I can’t even think of George here, let alone go anywhere with him. Sometimes my mind starts to wander and I can feel myself slipping and him pulling at me, but then I notice and snap out of it. Because what if someone saw me? What if someone saw the empty shell that keeps me tethered to this world, its lips moving and smiling while the real me is somewhere else?
I’m here alone in the dark and I don’t know what to do.
I feel like crying, but tears won’t bring him back. That’s what Ole Golly said in Harriet the Spy. I read that book a million times when I was younger, and it was like Ole Golly herself was there with me, guiding me. But you know, Ole Golly leaves Harriet in that book, for no good reason. And Harriet just has to accept that, and I never liked that part of the story. So I would pretend she actually was coming back right after the book ended, even though that’s not the point.
“Your parents will be here first thing tomorrow,” Dr. Roberts tells me. I wake up. I’ve been lost in thought. How did she get here? How long have we been talking? “They’re on their way from Germany now.” I know I talked to them when they called, but I can’t remember. Everything is hazy and weird.
“Are they taking me home?”
“Not quite yet. Tomorrow we’re going to move you out of this room and into another ward, where we can give you more of the attention you need.”
“Because of my leg?”
“No, because of your mind.”
That is such an amazing villain line. It sounds so evil, even though she probably thinks she’s being gentle. That makes it even more villainous, that knife twist of kindness.
“Sadie, do you remember what we’ve been talking about?” she asks. I nod, even though I don’t.
“You’ll see. It’ll be good to have a few days’ rest.”
“My parents will take me home.”
“It’s already been discussed, Sadie. You’re spending a few days here with us, in a controlled environment, just until we’re sure everything’s okay.”

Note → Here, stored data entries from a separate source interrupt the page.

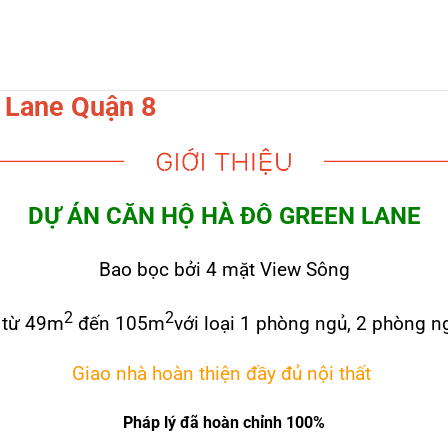
 Lane Quận 8
DỰ ÁN CĂN HỘ HÀ ĐÔ GREEN LANE
Bao bọc bởi 4 mặt View Sông
2
2
g từ 49m
đến 105m
với loại 1 phòng ngủ, 2 phòng 
Giao nhà hoàn thiện đầy đủ nội thất
Pháp lý đã hoàn chỉnh 100%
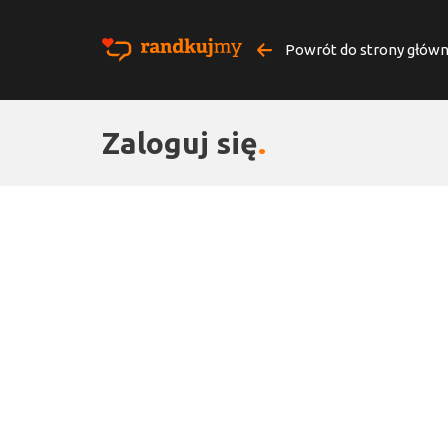
Powrót do strony główn
Zaloguj się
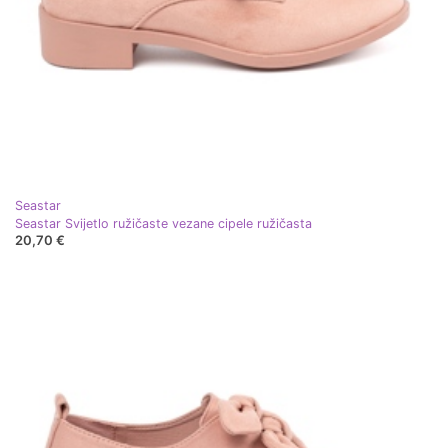
Seastar
Seastar Svijetlo ružičaste vezane cipele ružičasta
20,70 €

“What do you mean ‘everything’?”
“That’s what we’re going to find out,” she replies. “We have a lot to talk about with your parents. But when you and I talk, everything we say is completely confidential. Absolutely private. And I know you don’t want to talk about this, but I need you to tell me about George. Did he hurt you? Are you afraid? No one can get to you here, Sadie. You can tell me about George.”

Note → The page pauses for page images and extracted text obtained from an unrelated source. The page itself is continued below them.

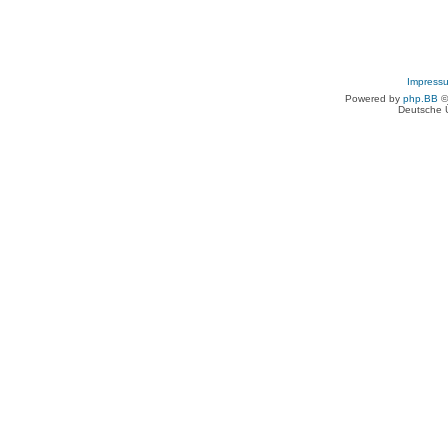
Impress
Powered by
php.BB
©
Deutsche 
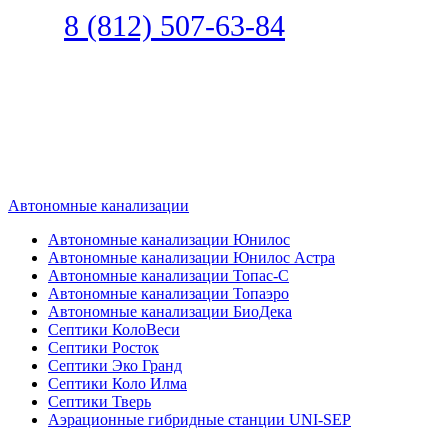
Звоните
8 (812) 507-63-84
Наш специалист по автономной
канализации подберет септик под
ваши требования или поможет
определиться, какой септик лучше
подобрать для вас.
Автономные канализации
Автономные канализации Юнилос
Автономные канализации Юнилос Астра
Автономные канализации Топас-С
Автономные канализации Топаэро
Автономные канализации БиоДека
Септики КолоВеси
Септики Росток
Септики Эко Гранд
Септики Коло Илма
Септики Тверь
Аэрационные гибридные станции UNI-SEP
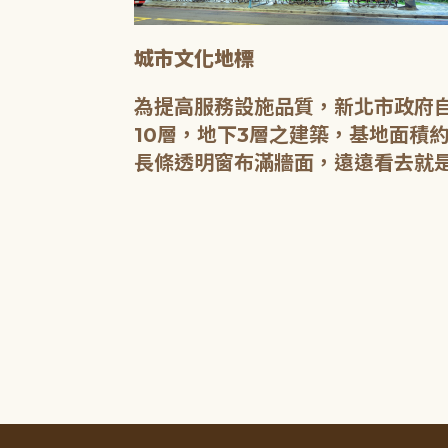
城市文化地標
媒介，都是希
為提高服務設施品質，新北市政府自
有無限的可
10層，地下3層之建築，基地面積約
長條透明窗布滿牆面，遠遠看去就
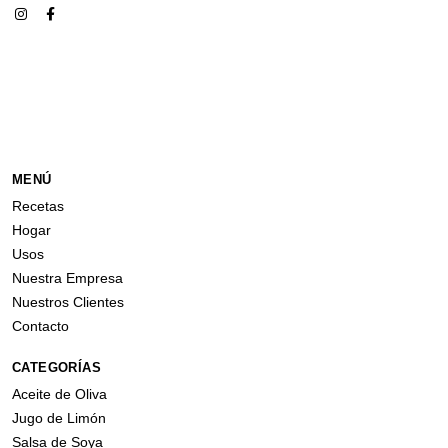
MENÚ
Recetas
Hogar
Usos
Nuestra Empresa
Nuestros Clientes
Contacto
CATEGORÍAS
Aceite de Oliva
Jugo de Limón
Salsa de Soya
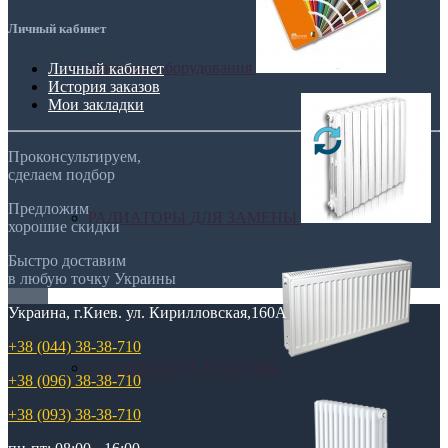
Личный кабинет
Покраска оборудования
Личный кабинет
История заказов
Мои закладки
Проконсультируем,
сделаем подбор
Предложим
РАДИАТОРЫ ДЛЯ ЗАМЕНЫ
хорошие скидки
Быстро доставим
в любую точку Украины
Украина, г.Киев. ул. Кирилловская,160А
+38 (044) 38-38-710
СТАЛЬНЫЕ РАДИАТОРЫ
+38 (096) 38-38-710
+38 (093) 38-38-710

And there it is. The one thing I can’t tell her. The one thing I must never write down.
It’s all coming down around me. I need to get out of here, and I need to keep my secret. George is both my devil and my deep blue sea. He’s the one key to my freedom. They want to know who he is and where he went and why I was screaming his name after the crash.
And the reason I can’t answer any of that, of course, is because George isn’t real.